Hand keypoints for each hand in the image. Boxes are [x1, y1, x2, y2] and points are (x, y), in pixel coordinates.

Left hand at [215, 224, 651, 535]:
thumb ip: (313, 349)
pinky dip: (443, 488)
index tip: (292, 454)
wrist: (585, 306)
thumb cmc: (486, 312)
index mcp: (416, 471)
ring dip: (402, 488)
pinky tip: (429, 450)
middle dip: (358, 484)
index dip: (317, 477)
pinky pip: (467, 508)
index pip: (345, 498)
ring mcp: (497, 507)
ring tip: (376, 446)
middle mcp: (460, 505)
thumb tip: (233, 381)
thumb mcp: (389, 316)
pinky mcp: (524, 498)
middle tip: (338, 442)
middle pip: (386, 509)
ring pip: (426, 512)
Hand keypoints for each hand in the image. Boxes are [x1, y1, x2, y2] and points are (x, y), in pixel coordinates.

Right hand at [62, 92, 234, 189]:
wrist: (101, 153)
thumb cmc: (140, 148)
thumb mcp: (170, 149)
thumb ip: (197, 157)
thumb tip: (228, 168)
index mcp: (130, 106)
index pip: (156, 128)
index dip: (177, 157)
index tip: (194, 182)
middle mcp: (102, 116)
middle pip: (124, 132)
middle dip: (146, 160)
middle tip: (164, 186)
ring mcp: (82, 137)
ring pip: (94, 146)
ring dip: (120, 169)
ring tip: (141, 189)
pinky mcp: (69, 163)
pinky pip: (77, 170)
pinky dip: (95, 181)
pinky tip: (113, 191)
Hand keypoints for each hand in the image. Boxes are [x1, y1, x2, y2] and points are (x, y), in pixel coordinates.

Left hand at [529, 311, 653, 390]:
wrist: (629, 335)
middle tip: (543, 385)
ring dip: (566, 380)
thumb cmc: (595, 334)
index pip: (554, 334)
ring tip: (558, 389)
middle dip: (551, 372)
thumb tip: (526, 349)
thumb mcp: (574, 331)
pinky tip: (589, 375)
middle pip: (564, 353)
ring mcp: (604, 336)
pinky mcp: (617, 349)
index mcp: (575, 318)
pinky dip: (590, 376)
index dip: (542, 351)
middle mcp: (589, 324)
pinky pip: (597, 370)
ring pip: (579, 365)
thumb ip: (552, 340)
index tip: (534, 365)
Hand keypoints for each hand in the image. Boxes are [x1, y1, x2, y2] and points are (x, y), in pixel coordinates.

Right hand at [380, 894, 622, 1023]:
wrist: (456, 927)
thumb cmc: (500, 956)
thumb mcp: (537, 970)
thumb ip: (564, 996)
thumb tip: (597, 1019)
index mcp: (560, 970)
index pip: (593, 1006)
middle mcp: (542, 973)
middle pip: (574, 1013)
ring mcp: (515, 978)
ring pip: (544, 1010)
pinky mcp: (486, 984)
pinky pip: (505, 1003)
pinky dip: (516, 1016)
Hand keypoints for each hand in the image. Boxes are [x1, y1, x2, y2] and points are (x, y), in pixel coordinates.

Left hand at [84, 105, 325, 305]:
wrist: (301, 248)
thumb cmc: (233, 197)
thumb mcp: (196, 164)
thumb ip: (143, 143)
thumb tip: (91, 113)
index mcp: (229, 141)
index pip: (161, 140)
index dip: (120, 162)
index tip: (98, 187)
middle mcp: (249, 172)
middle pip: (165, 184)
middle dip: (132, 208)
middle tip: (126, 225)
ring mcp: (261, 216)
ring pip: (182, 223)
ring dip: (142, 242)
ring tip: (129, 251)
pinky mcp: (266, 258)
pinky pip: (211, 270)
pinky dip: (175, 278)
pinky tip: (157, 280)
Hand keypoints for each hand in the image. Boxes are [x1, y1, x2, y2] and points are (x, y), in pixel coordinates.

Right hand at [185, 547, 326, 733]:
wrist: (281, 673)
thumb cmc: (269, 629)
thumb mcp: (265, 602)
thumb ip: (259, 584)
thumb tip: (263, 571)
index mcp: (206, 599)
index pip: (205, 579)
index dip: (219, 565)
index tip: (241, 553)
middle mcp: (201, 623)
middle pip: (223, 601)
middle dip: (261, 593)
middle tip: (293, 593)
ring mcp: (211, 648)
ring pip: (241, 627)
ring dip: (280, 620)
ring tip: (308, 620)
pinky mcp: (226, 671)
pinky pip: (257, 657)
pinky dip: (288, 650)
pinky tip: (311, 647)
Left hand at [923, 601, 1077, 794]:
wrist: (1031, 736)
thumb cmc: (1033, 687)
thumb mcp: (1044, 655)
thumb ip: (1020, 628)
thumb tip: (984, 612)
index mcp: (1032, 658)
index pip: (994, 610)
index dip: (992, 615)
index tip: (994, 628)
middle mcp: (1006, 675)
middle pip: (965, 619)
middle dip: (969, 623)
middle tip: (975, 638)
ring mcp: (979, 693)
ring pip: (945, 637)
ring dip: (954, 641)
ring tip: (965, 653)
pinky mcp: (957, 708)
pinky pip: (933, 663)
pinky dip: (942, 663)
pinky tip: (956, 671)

▸ WORK INSTRUCTIONS: Could you restate word for word the lines above, from the one that contains "thumb ip: (143, 143)" through the one that contains "ring dip: (142, 242)", and no others?

▸ EXPECTED ANSWER:
thumb ip: (143, 143)
thumb tip: (91, 113)
index mcp: (229, 141)
index pip: (161, 140)
index dip: (120, 162)
index tip: (98, 187)
middle mcp: (249, 172)
middle pip: (165, 184)
middle dip: (132, 208)
middle tip: (126, 225)
ring mcp: (261, 216)
ring pip: (182, 223)
ring dip: (142, 242)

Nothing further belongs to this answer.